Trecho do documento >>
────────────────

De acordo com o ministro, caso haja retorno à regra original da Constituição de
1988, pois a vigência da Emenda 30 sobre o mesmo assunto também está suspensa,
restará ao Tribunal apenas a opção de declarar intervenção nos estados para
garantir a coisa julgada e o direito adquirido. “A medida vem cumprindo essa
função. Qual é o sentido de declarar sua inconstitucionalidade e retornar ao
texto original? Para dizer que o caos é o melhor que a ordem?”,
questionou.
Ministro Marco Aurélio
Em relação ao artigo 97 do ADCT, o ministro Marco Aurélio julgou parcialmente
procedentes as ADIs. Para ele, o regime especial trazido pela nova redação do
artigo está limitado aos débitos vencidos, caso contrário, o sistema se
perpetuaria. “Não pode esse regime especial de pagamento ultrapassar esse
período de 15 anos, sob pena de perpetuarmos a situação que o motivou”, avaliou
o ministro, ressaltando que o artigo 97 deveria viger por período certo. De
acordo com ele, se o sistema é transitório, “ele não pode transitar no tempo de
forma indeterminada”, uma vez que a EC 62 visou afastar o impasse da não satisfação
de valores à época.
“Se não houver a liquidação dos débitos em 15 anos é porque realmente não há
vontade política de se observar o que quer a Constituição Federal, que a todos
indistintamente submete”, salientou. Ele acrescentou que o titular de
precatório que fizer, a qualquer tempo, sessenta anos de idade, terá
preferência.

────────────────

Dados apresentados >>
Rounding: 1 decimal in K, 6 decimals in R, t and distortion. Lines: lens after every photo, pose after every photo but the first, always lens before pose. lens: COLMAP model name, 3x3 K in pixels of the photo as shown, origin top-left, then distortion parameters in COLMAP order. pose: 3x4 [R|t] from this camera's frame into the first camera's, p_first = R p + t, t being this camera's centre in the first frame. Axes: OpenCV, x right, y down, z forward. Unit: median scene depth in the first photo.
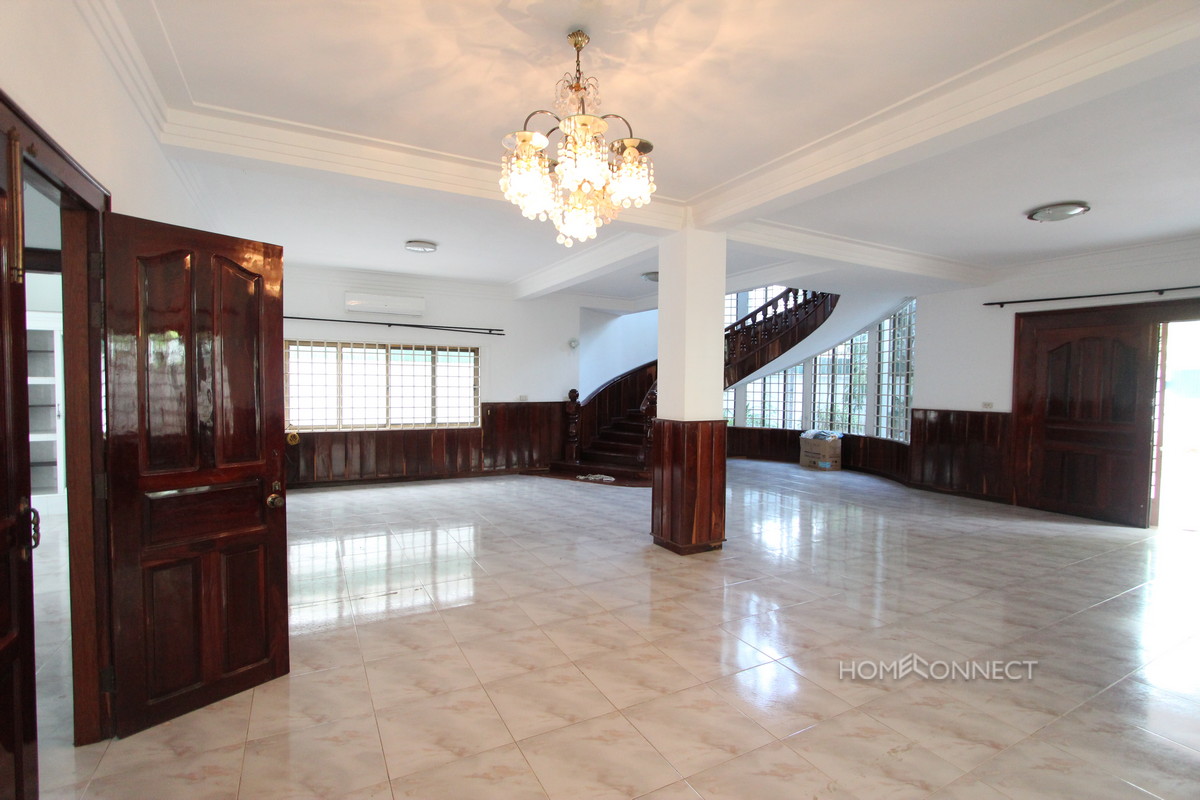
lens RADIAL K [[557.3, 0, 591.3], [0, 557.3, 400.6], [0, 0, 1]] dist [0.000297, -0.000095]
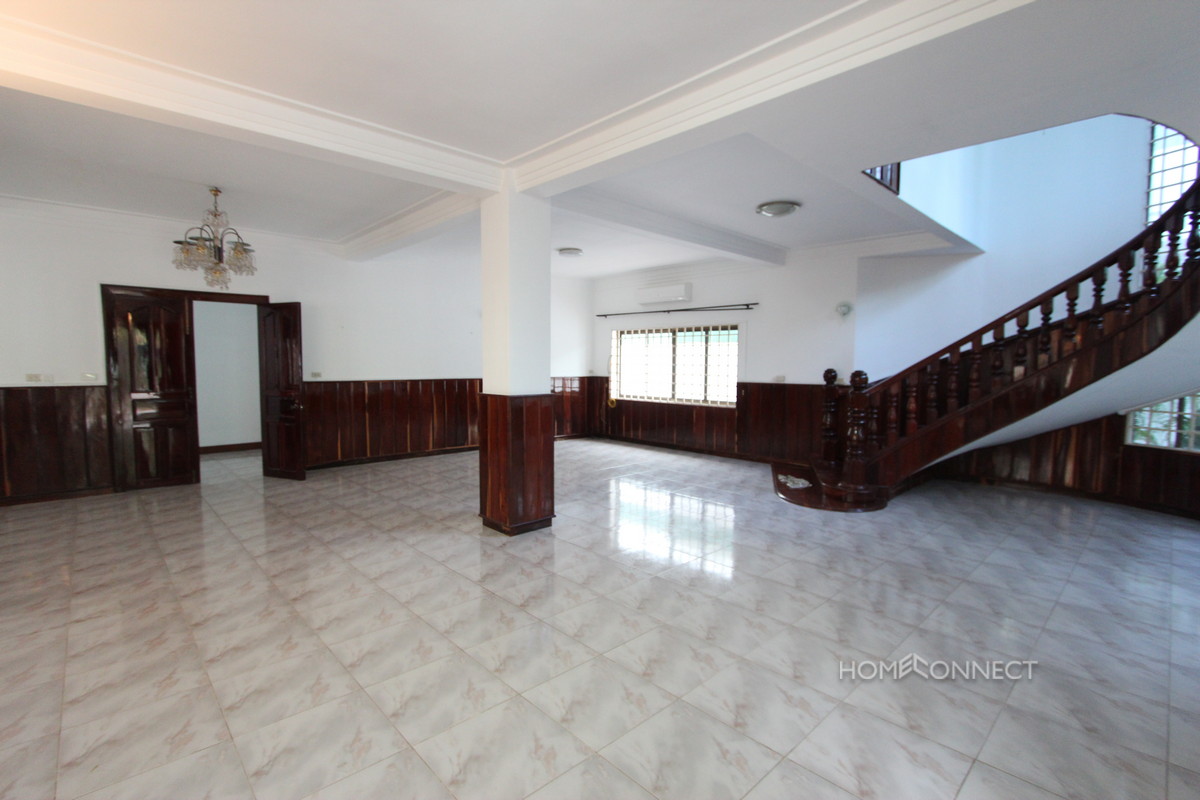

────────────────

Enunciado da tarefa >>
Transcreva todas as falas entre aspas que o trecho do documento atribui ao ministro Marco Aurélio. O material não tem nenhum papel aqui.

Resolução da tarefa >>
- “Não pode esse regime especial de pagamento ultrapassar esse período de 15 anos, sob pena de perpetuarmos a situação que o motivou”
- “ele não pode transitar no tempo de forma indeterminada”
- “Se não houver a liquidação dos débitos em 15 anos é porque realmente não há vontade política de se observar o que quer a Constituição Federal, que a todos indistintamente submete”